━━ Supplied material ━━

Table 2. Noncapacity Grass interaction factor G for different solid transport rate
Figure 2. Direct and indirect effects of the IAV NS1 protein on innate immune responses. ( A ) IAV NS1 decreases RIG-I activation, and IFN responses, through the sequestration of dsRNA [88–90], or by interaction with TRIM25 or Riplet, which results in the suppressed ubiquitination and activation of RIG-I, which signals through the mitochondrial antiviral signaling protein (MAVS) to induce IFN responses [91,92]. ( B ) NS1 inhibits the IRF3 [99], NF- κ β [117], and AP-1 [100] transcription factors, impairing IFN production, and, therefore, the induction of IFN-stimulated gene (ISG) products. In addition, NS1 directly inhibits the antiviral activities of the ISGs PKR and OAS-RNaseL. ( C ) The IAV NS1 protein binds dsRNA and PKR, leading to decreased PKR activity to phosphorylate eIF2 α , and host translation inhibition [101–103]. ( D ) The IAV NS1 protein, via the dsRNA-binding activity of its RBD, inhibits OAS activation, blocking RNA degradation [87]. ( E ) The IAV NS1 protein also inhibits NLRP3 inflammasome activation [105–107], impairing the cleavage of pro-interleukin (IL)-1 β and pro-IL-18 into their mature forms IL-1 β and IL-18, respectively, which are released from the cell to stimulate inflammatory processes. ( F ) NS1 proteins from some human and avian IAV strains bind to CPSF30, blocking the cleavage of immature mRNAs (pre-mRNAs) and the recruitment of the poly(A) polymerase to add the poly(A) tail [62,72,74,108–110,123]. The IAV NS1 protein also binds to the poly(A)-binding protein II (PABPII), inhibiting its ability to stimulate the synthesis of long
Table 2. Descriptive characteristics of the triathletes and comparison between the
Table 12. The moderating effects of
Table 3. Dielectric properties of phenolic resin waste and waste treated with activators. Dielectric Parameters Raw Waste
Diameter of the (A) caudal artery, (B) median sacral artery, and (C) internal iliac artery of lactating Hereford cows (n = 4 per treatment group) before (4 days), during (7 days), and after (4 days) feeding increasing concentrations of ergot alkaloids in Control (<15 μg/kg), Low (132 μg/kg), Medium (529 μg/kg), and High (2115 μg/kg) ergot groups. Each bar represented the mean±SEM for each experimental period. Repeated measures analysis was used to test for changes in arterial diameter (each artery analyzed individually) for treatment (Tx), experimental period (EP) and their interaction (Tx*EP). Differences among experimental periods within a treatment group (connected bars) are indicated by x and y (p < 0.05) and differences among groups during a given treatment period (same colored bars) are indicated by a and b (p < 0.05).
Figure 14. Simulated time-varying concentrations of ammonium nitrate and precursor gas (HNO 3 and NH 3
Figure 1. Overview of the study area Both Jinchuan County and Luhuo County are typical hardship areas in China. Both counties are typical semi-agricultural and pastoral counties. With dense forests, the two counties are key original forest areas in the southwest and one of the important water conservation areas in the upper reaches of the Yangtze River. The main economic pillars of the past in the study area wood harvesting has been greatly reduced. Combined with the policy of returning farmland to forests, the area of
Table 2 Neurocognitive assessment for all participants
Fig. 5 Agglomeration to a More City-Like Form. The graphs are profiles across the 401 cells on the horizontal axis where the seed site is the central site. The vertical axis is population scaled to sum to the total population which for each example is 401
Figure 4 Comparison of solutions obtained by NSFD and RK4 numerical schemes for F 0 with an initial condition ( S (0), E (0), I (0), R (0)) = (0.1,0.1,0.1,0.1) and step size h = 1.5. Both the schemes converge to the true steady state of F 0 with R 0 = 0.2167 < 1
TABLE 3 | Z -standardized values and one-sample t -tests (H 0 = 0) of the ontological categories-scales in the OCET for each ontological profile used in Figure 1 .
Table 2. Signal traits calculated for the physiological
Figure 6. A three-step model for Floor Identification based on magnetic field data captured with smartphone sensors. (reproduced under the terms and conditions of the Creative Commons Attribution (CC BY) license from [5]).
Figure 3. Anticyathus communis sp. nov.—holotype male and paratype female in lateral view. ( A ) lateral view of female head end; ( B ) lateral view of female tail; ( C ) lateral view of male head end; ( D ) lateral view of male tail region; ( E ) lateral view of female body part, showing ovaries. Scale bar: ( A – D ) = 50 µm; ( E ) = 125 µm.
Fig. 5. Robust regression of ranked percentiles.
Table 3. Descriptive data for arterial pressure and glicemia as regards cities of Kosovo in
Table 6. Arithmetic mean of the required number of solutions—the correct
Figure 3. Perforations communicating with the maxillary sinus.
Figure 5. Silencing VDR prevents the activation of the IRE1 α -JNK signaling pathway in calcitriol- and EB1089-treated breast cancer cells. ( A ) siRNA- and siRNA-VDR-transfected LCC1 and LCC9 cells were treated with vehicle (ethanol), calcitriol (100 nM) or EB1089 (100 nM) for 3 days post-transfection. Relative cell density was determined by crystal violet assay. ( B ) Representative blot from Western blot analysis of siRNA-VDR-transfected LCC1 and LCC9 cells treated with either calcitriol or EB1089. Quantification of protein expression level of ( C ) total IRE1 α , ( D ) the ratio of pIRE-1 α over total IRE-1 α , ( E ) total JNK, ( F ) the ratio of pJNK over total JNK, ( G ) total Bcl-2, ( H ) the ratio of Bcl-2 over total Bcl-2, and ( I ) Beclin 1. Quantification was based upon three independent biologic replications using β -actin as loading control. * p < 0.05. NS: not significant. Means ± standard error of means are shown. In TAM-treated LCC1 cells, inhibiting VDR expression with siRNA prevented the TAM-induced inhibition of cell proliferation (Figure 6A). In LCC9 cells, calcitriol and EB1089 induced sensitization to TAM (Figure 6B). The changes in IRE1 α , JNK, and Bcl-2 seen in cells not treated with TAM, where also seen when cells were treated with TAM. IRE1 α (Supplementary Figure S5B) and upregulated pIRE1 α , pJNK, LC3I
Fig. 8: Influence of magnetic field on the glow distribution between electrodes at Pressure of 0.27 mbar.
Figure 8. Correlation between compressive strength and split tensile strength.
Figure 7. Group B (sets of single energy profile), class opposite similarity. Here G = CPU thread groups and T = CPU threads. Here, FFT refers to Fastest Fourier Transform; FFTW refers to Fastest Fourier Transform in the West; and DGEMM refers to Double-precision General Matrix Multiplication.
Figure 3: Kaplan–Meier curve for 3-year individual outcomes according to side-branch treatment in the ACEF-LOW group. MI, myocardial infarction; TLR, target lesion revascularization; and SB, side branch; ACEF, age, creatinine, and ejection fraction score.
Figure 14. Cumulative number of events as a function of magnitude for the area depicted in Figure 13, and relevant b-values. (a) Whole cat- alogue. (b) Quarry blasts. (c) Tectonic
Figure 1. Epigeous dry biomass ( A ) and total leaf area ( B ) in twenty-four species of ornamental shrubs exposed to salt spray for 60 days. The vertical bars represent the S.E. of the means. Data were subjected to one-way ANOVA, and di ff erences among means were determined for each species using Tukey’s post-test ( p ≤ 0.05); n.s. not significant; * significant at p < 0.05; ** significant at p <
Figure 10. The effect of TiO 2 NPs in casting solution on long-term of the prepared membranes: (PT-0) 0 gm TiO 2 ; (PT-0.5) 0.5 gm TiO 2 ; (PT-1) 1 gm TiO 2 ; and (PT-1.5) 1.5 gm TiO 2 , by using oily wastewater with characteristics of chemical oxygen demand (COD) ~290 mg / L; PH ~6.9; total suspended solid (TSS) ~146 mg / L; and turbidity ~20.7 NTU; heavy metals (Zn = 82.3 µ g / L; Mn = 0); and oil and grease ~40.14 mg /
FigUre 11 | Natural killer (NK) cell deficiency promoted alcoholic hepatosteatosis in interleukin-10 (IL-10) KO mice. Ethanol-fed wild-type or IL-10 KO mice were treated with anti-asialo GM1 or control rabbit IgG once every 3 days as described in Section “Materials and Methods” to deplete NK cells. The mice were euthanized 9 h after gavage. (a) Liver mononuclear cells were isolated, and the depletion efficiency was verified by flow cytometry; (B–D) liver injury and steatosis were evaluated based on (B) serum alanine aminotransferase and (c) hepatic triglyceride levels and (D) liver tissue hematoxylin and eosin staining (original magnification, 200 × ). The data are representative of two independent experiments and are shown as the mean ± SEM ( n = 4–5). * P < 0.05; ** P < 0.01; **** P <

━━━

### What to work on:
From the data above, output only the lines between the line containing "Fig. 8: Influence" and the line containing "Figure 7. Group", inclusive, exactly as written.

### Answer for the task:
Fig. 8: Influence of magnetic field on the glow distribution between electrodes at Pressure of 0.27 mbar.
Figure 8. Correlation between compressive strength and split tensile strength.
Figure 7. Group B (sets of single energy profile), class opposite similarity. Here G = CPU thread groups and T = CPU threads. Here, FFT refers to Fastest Fourier Transform; FFTW refers to Fastest Fourier Transform in the West; and DGEMM refers to Double-precision General Matrix Multiplication.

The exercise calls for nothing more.